S’exprimant sur ce sujet, le député à l’Assemblée des représentants du peuple (ARP) et membre de la commission de l’organisation de l’administration, de la numérisation et de la lutte contre la corruption, Badreddine Gammoudi, a affirmé ce vendredi 20 février 2026 que le maintien de la Tunisie au même rang dans l’Indice de perception de la corruption (IPC) pour 2025 traduit une stagnation réelle dans la lutte contre ce fléau. Il a plaidé pour une révision en profondeur du cadre législatif et institutionnel.

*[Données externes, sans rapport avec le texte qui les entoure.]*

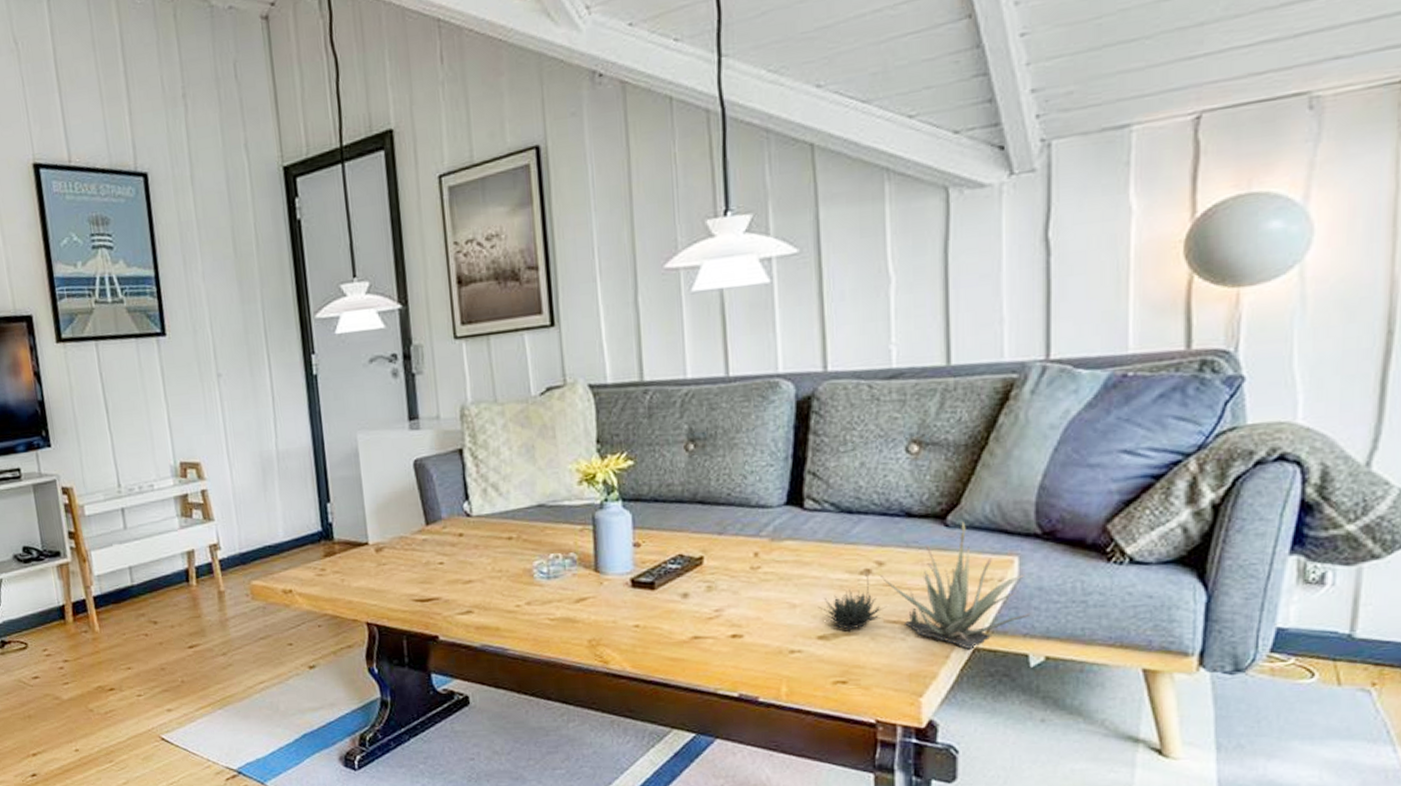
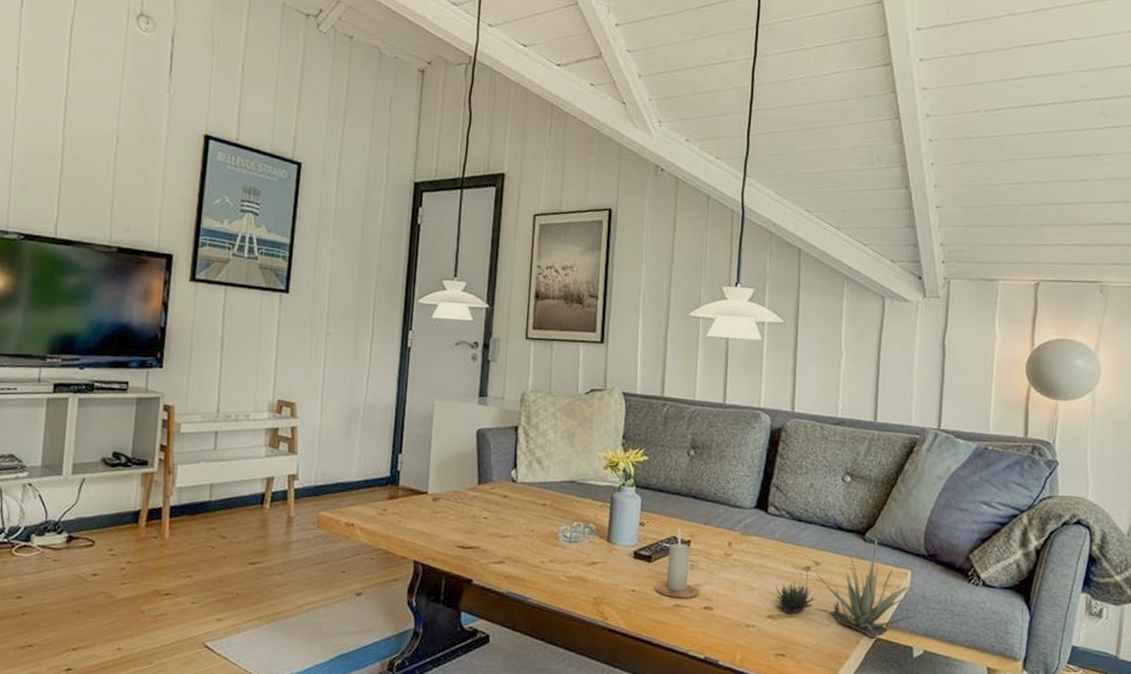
candle: none [663,543,723,629] -> present [655,528,699,598]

Lors de son intervention dans l’émission Expresso, il a rappelé que l’indice publié par Transparency International repose sur plusieurs critères clés, notamment la propagation des pots-de-vin, le détournement de fonds publics, l’abus de pouvoir, le népotisme dans les nominations ainsi que le niveau de protection juridique accordé aux lanceurs d’alerte. Il a jugé inacceptable l’absence de progression de la Tunisie, malgré un arsenal juridique étoffé depuis 2011, censé améliorer le classement du pays.
Le député a également pointé du doigt la fermeture de Instance Nationale de Lutte contre la Corruption, estimant qu’aucune alternative crédible n’a été mise en place. Selon lui, cette instance, malgré ses limites, offrait une protection minimale aux lanceurs d’alerte. Sa disparition aurait entraîné une baisse notable des signalements, dans un contexte où les dénonciateurs s’exposent désormais à des poursuites judiciaires ou à des formes d’exclusion professionnelle.
Sur le plan des solutions, Badreddine Gammoudi considère que le problème ne réside pas tant dans l’absence de lois que dans leur faible application. Il s’est interrogé sur l’effectivité de la loi sur l’enrichissement illicite et a appelé à une révision de textes majeurs, notamment le code des marchés publics.
Il a en outre insisté sur le rôle central de la numérisation, qu’il considère comme un levier concret pour réduire la corruption en limitant les interactions directes entre usagers et l’administration. Toutefois, il relève l’existence de résistances au sein de certaines structures administratives, où la digitalisation est perçue comme une menace pour des réseaux d’influence informels.